## HOW TO COMPLETE THIS TASK
In these records, rename "SixteenGenerator" to "CounterGenerator" everywhere it appears and leave everything else unchanged. Omit the pictures from your answer.

[[ DATA TO PROCESS, beginning ]]

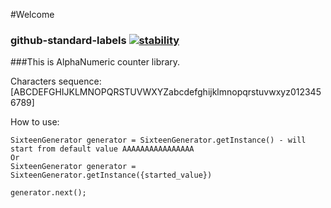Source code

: #Welcome

### github-standard-labels [![stability][0]][1]


###This is AlphaNumeric counter library.

Characters sequence: [ABCDEFGHIJKLMNOPQRSTUVWXYZabcdefghijklmnopqrstuvwxyz0123456789]

How to use:

    SixteenGenerator generator = SixteenGenerator.getInstance() - will start from default value AAAAAAAAAAAAAAAA
    Or
    SixteenGenerator generator = SixteenGenerator.getInstance({started_value})
    
    generator.next();

[0]: https://img.shields.io/badge/stability-experimental-orange.svg?style=flat-square
[1]: https://nodejs.org/api/documentation.html#documentation_stability_index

[[ DATA TO PROCESS, end ]]

## TASK SOLUTION
Source code

: #Welcome

### github-standard-labels [![stability][0]][1]


###This is AlphaNumeric counter library.

Characters sequence: [ABCDEFGHIJKLMNOPQRSTUVWXYZabcdefghijklmnopqrstuvwxyz0123456789]

How to use:

    CounterGenerator generator = CounterGenerator.getInstance() - will start from default value AAAAAAAAAAAAAAAA
    Or
    CounterGenerator generator = CounterGenerator.getInstance({started_value})
    
    generator.next();

[0]: https://img.shields.io/badge/stability-experimental-orange.svg?style=flat-square
[1]: https://nodejs.org/api/documentation.html#documentation_stability_index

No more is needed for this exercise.